#### Task objective
As the answer, set down the lines below from the one containing "36: (158, 283, 0.10)" through the one containing "46: (123, 15, 0.55)", exactly and inclusively, and no others.

#### Records supplied
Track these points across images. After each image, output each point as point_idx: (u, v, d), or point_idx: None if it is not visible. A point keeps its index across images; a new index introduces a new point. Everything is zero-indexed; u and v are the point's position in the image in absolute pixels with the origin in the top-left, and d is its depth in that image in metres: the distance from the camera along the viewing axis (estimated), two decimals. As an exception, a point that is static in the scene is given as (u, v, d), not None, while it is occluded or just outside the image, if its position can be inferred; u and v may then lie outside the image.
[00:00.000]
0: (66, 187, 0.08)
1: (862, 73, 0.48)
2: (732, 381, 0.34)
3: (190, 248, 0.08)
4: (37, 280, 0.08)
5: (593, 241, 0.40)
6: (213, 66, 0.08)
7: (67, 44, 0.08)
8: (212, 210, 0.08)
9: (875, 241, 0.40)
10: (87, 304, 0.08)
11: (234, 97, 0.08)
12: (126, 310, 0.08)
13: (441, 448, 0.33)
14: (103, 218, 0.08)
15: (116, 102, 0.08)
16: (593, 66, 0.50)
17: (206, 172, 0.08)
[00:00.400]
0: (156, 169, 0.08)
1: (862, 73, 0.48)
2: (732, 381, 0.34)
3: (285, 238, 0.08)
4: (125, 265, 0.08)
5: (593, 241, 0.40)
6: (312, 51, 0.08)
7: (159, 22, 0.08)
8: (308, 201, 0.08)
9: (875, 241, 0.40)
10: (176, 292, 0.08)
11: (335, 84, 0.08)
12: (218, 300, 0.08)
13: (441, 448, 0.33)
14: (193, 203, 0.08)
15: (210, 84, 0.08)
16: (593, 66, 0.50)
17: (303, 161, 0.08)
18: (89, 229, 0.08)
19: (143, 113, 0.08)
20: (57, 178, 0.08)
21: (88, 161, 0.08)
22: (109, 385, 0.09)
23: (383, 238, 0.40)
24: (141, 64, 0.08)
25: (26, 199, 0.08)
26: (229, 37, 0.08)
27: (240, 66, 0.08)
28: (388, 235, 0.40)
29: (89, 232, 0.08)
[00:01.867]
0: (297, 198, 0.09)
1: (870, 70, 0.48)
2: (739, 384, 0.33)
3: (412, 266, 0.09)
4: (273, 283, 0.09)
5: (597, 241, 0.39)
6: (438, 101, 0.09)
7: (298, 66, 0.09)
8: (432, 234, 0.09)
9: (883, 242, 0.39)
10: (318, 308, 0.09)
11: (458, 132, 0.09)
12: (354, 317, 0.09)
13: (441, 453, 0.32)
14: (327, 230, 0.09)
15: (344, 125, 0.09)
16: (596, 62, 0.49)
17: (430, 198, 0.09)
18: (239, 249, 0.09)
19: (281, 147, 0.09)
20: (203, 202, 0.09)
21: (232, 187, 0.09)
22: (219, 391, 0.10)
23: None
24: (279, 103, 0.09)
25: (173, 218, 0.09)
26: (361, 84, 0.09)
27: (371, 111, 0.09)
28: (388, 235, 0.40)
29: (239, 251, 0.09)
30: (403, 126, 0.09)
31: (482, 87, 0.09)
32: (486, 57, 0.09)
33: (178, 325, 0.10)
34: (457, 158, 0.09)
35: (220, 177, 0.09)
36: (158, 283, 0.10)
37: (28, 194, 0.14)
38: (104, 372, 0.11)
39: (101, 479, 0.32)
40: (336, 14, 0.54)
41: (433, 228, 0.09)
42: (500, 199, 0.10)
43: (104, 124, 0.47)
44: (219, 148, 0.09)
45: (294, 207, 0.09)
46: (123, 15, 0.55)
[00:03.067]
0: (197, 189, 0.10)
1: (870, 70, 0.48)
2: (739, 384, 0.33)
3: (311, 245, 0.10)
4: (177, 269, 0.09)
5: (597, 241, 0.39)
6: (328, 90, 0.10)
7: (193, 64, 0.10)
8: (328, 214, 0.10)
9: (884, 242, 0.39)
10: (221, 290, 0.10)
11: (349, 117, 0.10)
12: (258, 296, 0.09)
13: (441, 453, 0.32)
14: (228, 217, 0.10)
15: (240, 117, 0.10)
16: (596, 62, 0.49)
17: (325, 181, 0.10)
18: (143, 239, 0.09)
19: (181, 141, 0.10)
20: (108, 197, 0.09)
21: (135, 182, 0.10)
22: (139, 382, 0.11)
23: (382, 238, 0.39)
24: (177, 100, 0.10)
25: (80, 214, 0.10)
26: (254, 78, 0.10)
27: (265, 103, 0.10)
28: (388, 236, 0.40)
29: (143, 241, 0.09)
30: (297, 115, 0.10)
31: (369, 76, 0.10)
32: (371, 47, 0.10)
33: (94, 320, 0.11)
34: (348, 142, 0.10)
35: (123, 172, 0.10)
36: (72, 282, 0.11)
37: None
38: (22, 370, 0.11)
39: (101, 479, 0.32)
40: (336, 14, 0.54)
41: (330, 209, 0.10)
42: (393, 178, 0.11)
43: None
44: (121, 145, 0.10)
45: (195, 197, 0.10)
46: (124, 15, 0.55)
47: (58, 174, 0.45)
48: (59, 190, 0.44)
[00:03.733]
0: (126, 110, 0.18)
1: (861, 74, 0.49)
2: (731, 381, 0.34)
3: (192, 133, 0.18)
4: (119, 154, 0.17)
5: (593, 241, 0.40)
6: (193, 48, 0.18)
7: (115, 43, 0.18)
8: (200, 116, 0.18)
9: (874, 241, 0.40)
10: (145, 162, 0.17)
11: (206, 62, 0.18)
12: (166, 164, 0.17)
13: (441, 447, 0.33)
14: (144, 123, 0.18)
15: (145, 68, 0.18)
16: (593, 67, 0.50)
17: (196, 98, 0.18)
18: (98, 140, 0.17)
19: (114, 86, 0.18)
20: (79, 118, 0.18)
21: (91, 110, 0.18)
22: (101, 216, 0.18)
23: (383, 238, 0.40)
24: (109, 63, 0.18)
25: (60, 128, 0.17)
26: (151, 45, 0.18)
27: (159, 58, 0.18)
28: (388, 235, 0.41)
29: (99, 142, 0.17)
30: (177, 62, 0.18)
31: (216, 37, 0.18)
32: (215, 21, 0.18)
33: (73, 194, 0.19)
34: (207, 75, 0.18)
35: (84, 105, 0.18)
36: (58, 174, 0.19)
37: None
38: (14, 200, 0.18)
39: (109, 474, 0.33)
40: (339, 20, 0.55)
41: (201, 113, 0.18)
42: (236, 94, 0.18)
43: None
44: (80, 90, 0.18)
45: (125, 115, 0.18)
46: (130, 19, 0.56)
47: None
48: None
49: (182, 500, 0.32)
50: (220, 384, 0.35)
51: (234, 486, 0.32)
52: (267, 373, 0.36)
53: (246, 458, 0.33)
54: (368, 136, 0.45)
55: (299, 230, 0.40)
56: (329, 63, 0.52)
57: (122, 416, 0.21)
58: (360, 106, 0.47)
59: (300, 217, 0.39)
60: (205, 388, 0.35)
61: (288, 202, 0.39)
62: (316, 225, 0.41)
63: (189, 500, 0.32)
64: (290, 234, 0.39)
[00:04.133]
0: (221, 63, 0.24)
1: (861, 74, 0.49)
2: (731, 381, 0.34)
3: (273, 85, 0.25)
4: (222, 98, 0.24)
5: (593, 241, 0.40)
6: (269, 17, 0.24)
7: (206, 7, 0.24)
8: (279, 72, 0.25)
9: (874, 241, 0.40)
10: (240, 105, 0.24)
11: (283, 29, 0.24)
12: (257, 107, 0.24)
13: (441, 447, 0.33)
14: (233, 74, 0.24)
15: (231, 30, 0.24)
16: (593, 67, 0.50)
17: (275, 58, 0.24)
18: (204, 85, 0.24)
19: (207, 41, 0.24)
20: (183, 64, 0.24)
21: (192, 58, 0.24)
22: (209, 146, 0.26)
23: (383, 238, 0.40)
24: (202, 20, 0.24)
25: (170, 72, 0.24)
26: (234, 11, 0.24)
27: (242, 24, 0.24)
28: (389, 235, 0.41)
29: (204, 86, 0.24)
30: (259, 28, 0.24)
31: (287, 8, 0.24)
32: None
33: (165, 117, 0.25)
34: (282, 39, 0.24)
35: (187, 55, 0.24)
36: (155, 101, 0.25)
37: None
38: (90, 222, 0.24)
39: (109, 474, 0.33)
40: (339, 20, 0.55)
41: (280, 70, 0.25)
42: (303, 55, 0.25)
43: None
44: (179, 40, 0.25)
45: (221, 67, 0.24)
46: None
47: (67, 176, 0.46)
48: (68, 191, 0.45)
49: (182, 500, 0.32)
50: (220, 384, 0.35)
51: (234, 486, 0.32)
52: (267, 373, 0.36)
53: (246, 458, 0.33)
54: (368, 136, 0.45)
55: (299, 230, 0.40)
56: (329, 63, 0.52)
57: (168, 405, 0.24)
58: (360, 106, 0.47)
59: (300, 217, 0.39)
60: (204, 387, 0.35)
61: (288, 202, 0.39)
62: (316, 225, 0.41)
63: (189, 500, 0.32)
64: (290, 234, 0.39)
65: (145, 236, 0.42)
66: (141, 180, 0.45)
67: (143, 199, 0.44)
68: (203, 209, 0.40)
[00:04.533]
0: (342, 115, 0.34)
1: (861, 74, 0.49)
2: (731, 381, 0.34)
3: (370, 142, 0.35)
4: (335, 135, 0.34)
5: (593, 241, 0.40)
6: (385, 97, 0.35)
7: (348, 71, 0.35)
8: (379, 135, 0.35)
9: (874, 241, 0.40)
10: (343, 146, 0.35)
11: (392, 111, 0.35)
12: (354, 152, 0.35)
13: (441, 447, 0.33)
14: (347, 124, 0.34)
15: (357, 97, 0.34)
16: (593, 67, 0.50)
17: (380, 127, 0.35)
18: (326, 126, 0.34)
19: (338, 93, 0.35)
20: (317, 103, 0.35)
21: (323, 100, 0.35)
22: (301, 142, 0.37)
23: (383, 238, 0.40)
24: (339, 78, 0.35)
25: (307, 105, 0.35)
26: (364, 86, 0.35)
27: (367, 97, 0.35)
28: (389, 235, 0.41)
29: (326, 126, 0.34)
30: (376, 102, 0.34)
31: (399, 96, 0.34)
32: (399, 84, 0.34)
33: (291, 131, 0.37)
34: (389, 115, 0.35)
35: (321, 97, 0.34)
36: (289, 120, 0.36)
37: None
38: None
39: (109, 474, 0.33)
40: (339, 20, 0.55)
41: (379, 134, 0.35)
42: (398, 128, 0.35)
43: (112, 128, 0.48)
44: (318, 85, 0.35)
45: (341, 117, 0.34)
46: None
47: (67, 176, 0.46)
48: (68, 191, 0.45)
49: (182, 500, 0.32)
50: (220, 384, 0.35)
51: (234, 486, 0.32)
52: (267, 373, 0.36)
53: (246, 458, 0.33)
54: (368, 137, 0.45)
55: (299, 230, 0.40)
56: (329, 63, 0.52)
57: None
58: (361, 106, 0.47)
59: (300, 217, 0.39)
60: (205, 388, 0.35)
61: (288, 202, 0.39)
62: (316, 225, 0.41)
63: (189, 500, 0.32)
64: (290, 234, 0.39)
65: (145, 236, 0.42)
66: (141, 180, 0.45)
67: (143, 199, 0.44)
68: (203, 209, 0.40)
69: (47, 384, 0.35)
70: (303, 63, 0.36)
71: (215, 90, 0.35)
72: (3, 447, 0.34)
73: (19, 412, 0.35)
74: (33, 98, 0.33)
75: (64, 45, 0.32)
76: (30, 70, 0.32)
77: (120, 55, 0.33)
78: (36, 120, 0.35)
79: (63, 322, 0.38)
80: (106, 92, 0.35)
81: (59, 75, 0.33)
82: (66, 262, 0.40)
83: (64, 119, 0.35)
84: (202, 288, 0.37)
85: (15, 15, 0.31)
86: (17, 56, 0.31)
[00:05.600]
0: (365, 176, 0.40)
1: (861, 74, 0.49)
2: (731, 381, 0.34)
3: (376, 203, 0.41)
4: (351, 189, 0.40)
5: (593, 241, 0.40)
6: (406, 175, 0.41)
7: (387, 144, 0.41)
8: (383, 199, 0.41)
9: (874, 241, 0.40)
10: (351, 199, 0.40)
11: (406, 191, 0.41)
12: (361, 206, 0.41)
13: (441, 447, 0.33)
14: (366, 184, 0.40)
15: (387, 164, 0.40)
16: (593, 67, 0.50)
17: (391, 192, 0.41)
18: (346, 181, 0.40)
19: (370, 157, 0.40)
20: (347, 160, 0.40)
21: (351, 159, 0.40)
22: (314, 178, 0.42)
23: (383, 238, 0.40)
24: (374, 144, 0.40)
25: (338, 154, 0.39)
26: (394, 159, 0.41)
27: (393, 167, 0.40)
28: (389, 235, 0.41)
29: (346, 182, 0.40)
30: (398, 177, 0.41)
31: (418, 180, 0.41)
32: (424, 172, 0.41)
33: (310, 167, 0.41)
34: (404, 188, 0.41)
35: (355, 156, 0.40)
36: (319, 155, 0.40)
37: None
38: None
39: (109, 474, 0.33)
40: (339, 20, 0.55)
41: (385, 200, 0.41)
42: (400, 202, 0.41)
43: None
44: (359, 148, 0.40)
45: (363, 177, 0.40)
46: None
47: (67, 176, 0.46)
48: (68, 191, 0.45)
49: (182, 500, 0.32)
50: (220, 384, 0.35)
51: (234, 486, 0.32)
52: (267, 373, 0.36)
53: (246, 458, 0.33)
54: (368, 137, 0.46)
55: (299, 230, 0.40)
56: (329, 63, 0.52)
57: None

#### Task solution
36: (158, 283, 0.10)
37: (28, 194, 0.14)
38: (104, 372, 0.11)
39: (101, 479, 0.32)
40: (336, 14, 0.54)
41: (433, 228, 0.09)
42: (500, 199, 0.10)
43: (104, 124, 0.47)
44: (219, 148, 0.09)
45: (294, 207, 0.09)
46: (123, 15, 0.55)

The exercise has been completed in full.